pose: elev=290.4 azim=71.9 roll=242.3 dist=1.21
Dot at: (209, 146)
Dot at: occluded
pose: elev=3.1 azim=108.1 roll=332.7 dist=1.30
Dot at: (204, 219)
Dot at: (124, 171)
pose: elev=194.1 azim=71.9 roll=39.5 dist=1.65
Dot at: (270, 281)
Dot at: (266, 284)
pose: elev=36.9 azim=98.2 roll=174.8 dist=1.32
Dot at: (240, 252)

◇ ◇ ◇ ◇

## EXERCISE REQUIREMENTS
Rewrite the lines above with every "pose" swapped for "camera". Leave everything else unchanged.

## THE RESULT
camera: elev=290.4 azim=71.9 roll=242.3 dist=1.21
Dot at: (209, 146)
Dot at: occluded
camera: elev=3.1 azim=108.1 roll=332.7 dist=1.30
Dot at: (204, 219)
Dot at: (124, 171)
camera: elev=194.1 azim=71.9 roll=39.5 dist=1.65
Dot at: (270, 281)
Dot at: (266, 284)
camera: elev=36.9 azim=98.2 roll=174.8 dist=1.32
Dot at: (240, 252)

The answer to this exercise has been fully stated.